Comment by Chuck — 12 May, 2008 @ 3:37 pm
“It should be mystifying with respect to autism, since kids who do get flu shots in the relevant age group seem to be receiving thimerosal-free variety.”
Source please since only 6% of last year’s supply was thimerosal-free.
Comment by Do'C — 12 May, 2008 @ 6:34 pm
Chuck, go back up and read the section “Flu shots for infants?”
The green headings regarding the age group relevant to autism (as in, within the age prior to required onset for diagnosis) are hyperlinks to the cited material.
6-23 months
Up to 35 months
Comment by Joseph — 13 May, 2008 @ 8:29 pm
Besides, as I like to point out these days, if one is a believer in the autism epidemic, one must also necessarily believe that a total exposure of about 70 mcg of thimerosal from pediatric vaccines is fairly safe. There are no two ways about it. You either renounce the autism epidemic, or you renounce the toxicity of 70 mcg thimerosal. Some people try to wiggle out of it by saying they are somewhere in the middle on both counts.
Comment by Sigma — 15 May, 2008 @ 7:43 am
The common prevalence rate for ASD is 1 in 150 (or 1 in 100 in the UK). The expanded definition, greater awareness and better diagnosis will continue to drive up the prevalence rate until it approaches these levels. My guess is that CDDS rates are well below this level so they will continue to increase.
Even if vaccines do contribute to ASD in some way, trying to pinpoint the exact culprit such as thimerosal or MMR before a clear connection to vaccines is established is foolish. This debate (on either side) is junk science at its best.
However, if thimerosal did contribute to ASD, we should have seen some kind of inflection point in the CDDS data by now. It has not happened. Even if it took years to phase out, the rise in the number of cases should have slowed to some degree.

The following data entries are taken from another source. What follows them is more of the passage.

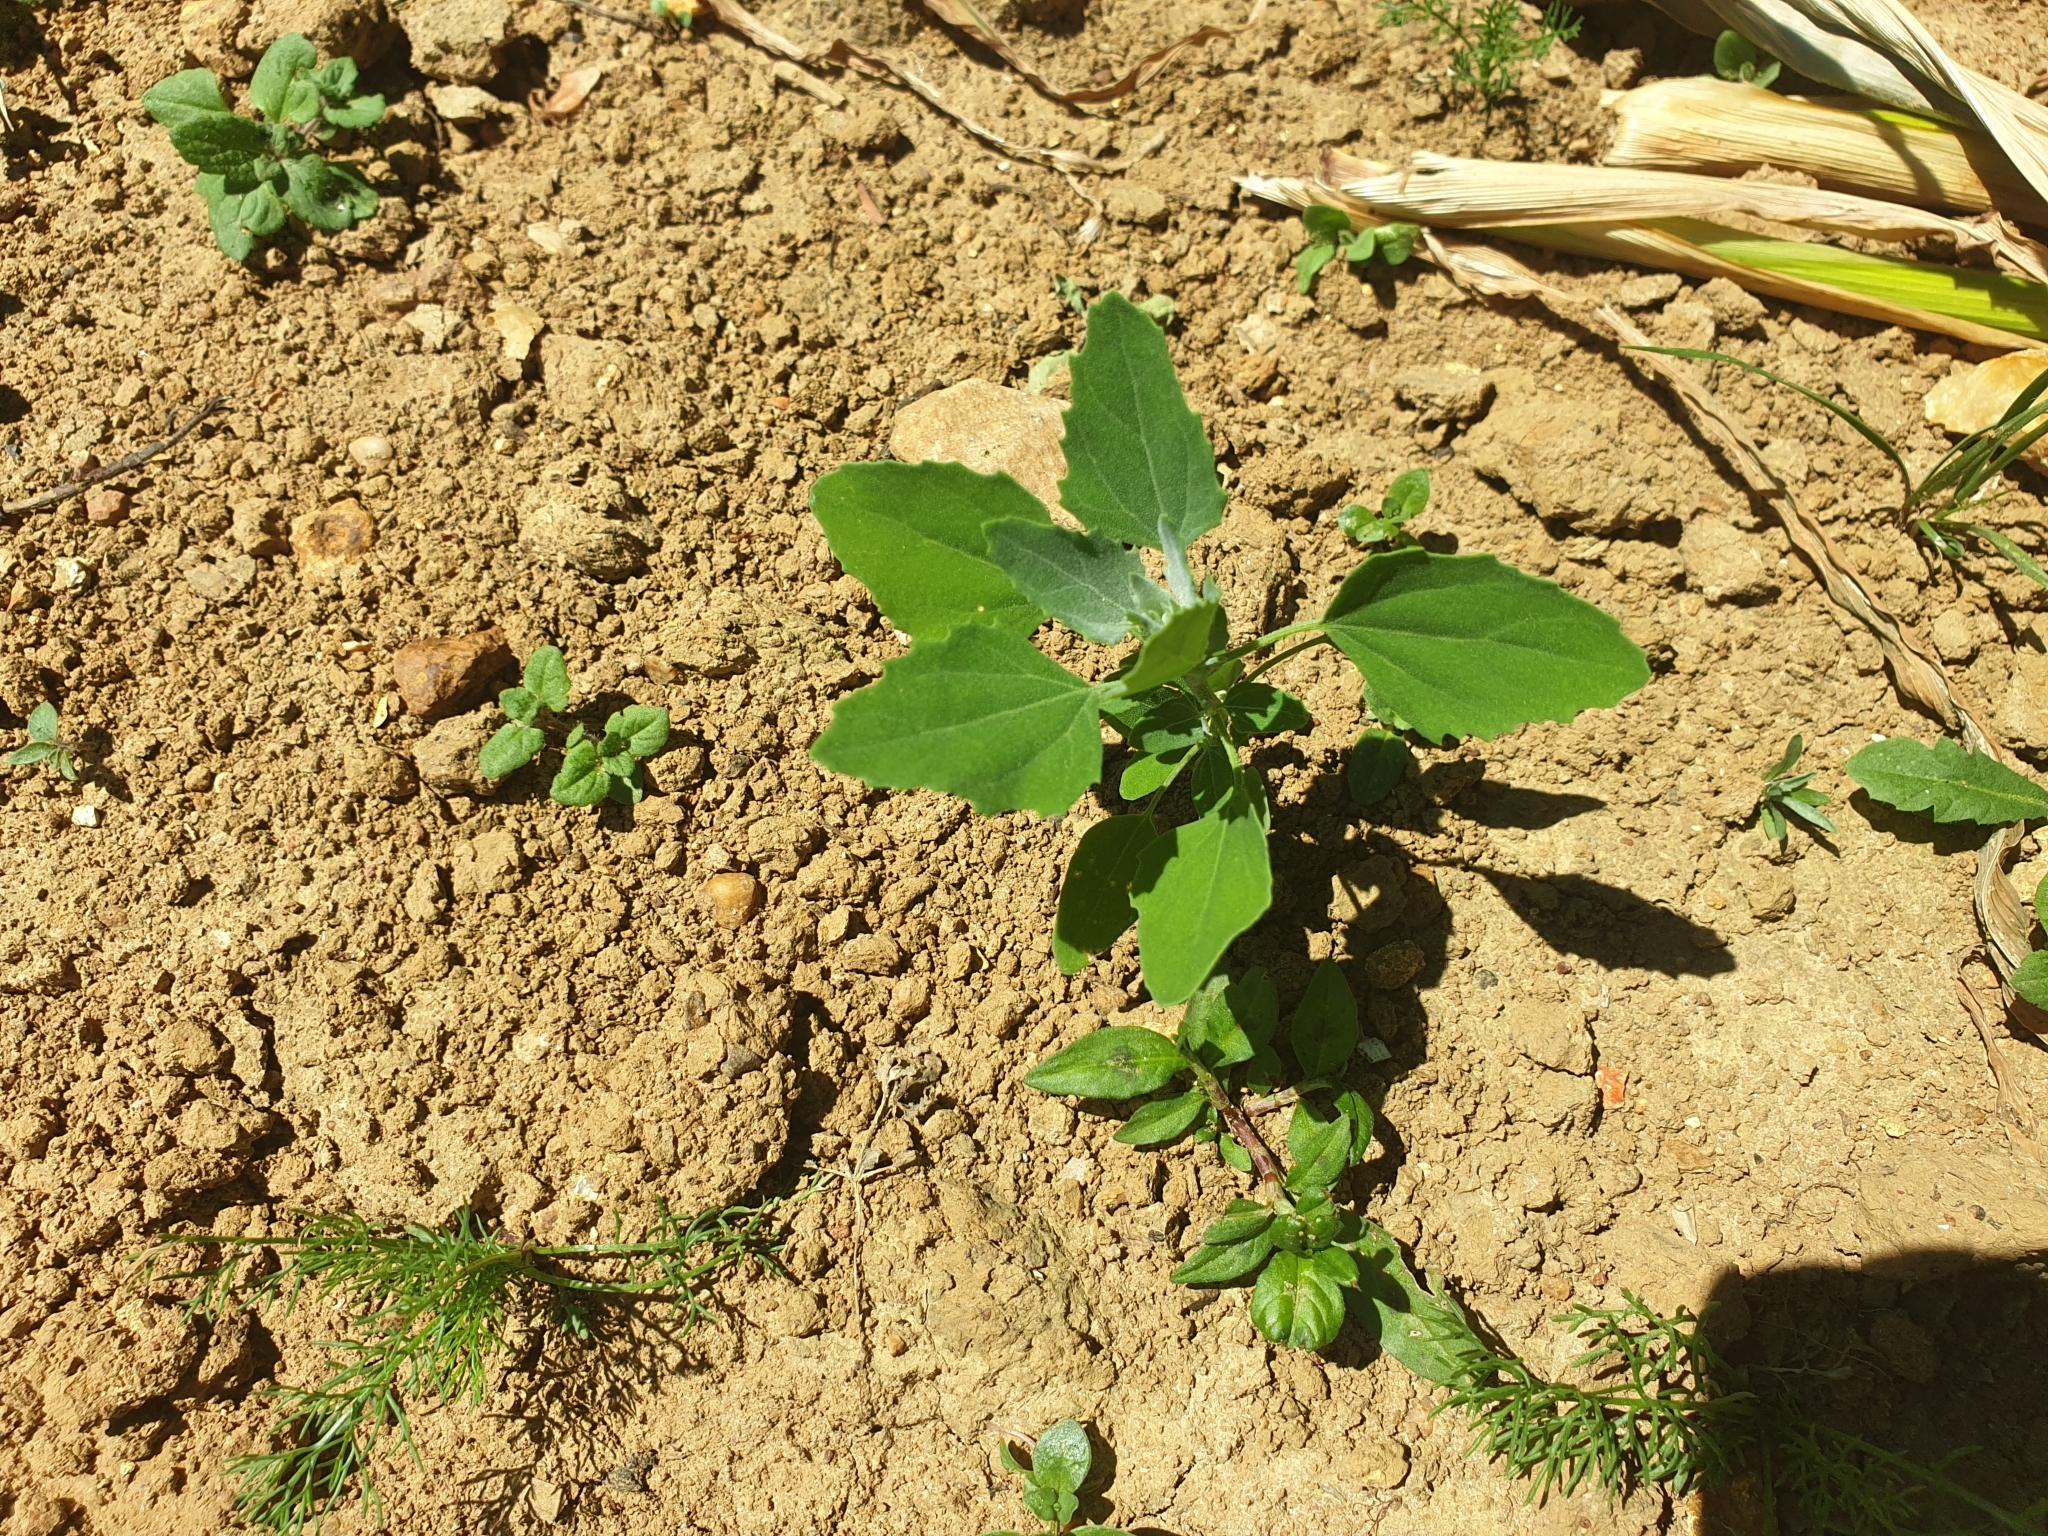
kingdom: Plantae
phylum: Tracheophyta
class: Magnoliopsida
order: Caryophyllales
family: Amaranthaceae
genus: Chenopodium
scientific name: Chenopodium album
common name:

But that does not mean that vaccines have been given a free pass. That’s equivalent to saying nicotine does not cause lung cancer so, therefore, cigarettes do not cause cancer.

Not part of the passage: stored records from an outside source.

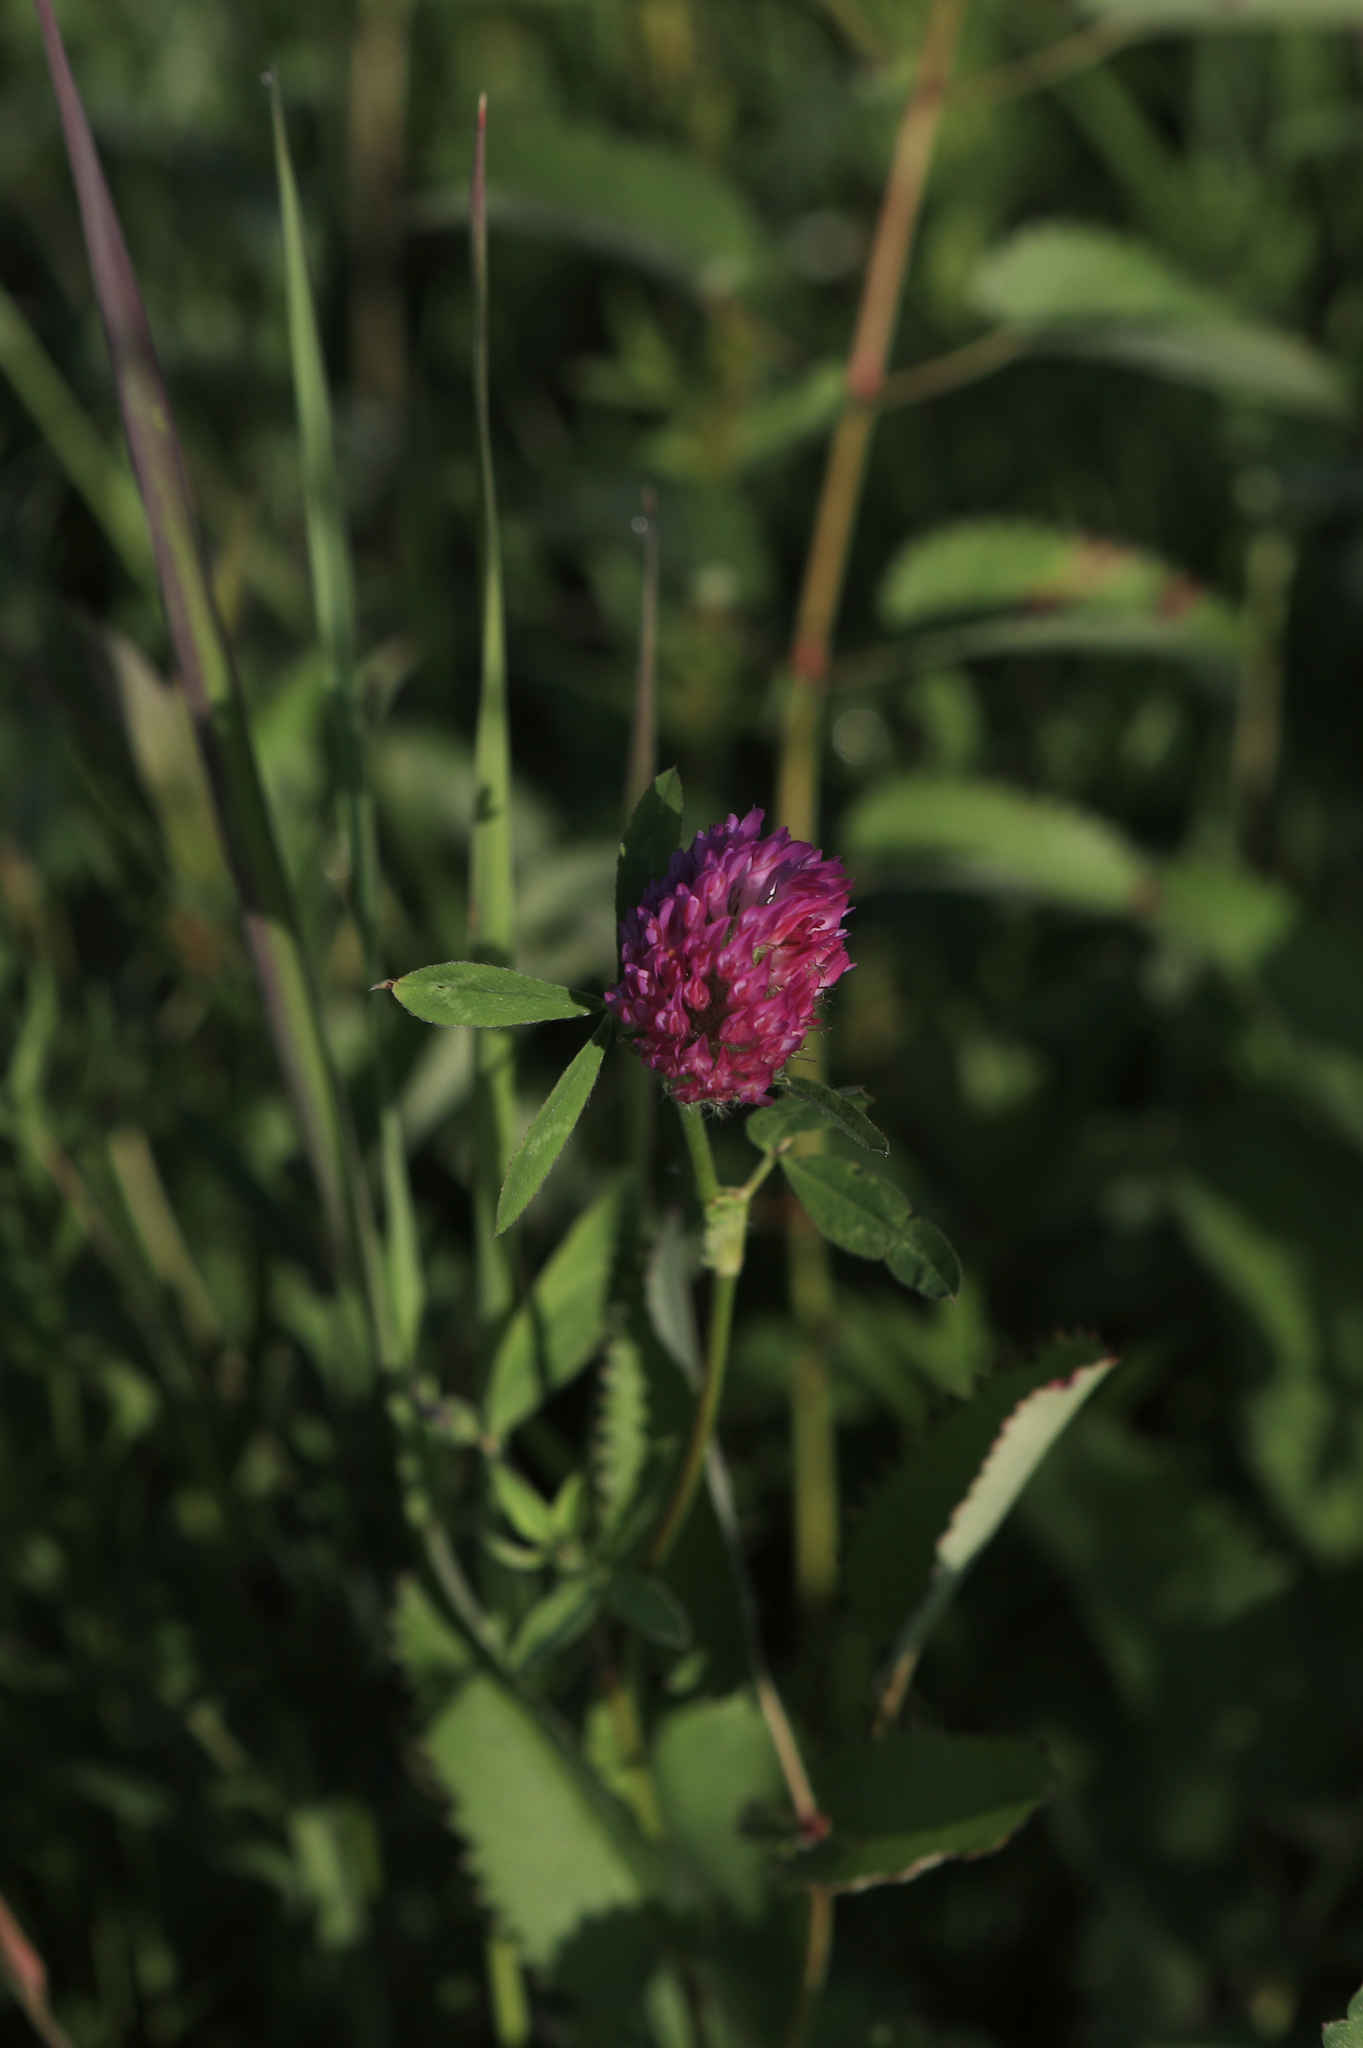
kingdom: Plantae
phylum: Tracheophyta
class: Magnoliopsida
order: Fabales
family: Fabaceae
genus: Trifolium
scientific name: Trifolium pratense
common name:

Comment by Do'C — 15 May, 2008 @ 10:04 pm
There is no good evidence to support the claim that vaccines (especially thimerosal-containing vaccines) cause autism. RFK Jr. apparently chooses to ignore that recent California study, in favor of a flu shot hypothesis for which there isn’t any convincing scientfic data to support, that I’ve seen.
It’s two entirely different things to say there is no evidence to support the claim, and that the claim is false. We can infer probability, but not certainty.
Which no one is saying, because there is ample scientific evidence that cigarette smoking does increase cancer risks and has numerous adverse health consequences.
As for vaccines causing autism, well, that evidence just isn’t out there - not for MMR, not for thimerosal. Sure, there will likely be new hypotheses related to vaccines, but they’ll need to produce supporting scientific evidence.